Jaimie P. Cloud, president of The Cloud Institute for Sustainability Education and an international consultant, led the executive briefing, and she emphasized the importance of encouraging students to think outside the box on the topic of sustainability. "It's not formulaic," she said. "Sustainability requires deep thinking."
To learn more about the issues and rationale for sustainability education, participants had the opportunity to experience a simulation illustrating the need for resource conservation. In the simulation, entitled the "Fish Game," participants were placed in teams and given 20 fish for their "ponds" along with the pond's "replenishment rate." The object of the game was to have as many fish as possible after 10 rounds of fishing. Most teams found it difficult to play the 10 rounds without running out of fish. Ms. Cloud, who has facilitated this game in international forums, explained that participants initially fail to complete the task because they have to learn to think creatively and come up with new ways to work together to sustain resources. This simulation, along with other activities during the day, helped participants to begin to develop sustainable 21st century thinking, behaviors, and strategies.
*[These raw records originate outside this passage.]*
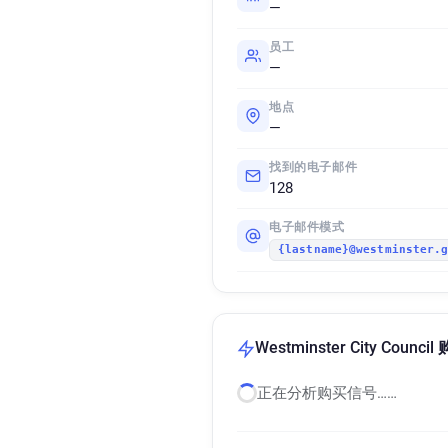
—
员工
—
地点
—
找到的电子邮件
128
电子邮件模式
{lastname}@westminster.
Westminster City Coun
正在分析购买信号……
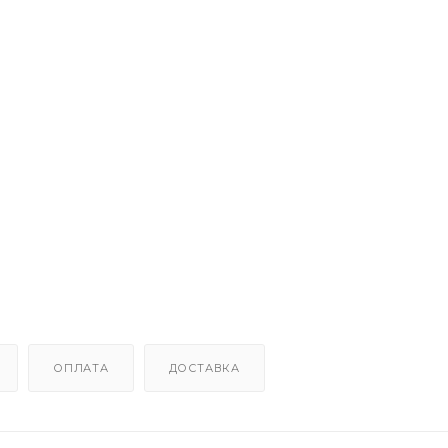
ОПЛАТА
ДОСТАВКА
Games aside, Ms. Cloud talked about the disturbing fact that we are using our natural resources 20 percent faster than we are replenishing them, which is why sustainability education is so vital. "It's important that you are here today," Ms. Cloud told the curriculum and instruction leaders, "because just like on an airplane, when the flight attendant tells us that if the oxygen mask drops, we have to use it on ourselves before giving it to a child, we, too, have to breathe in the information on sustainability first before we can share it with our students." The project will continue during the spring and summer when teams of teachers from Putnam and Westchester County school districts will work together to develop a state of the art, interdisciplinary, web-based Education for Sustainability curriculum.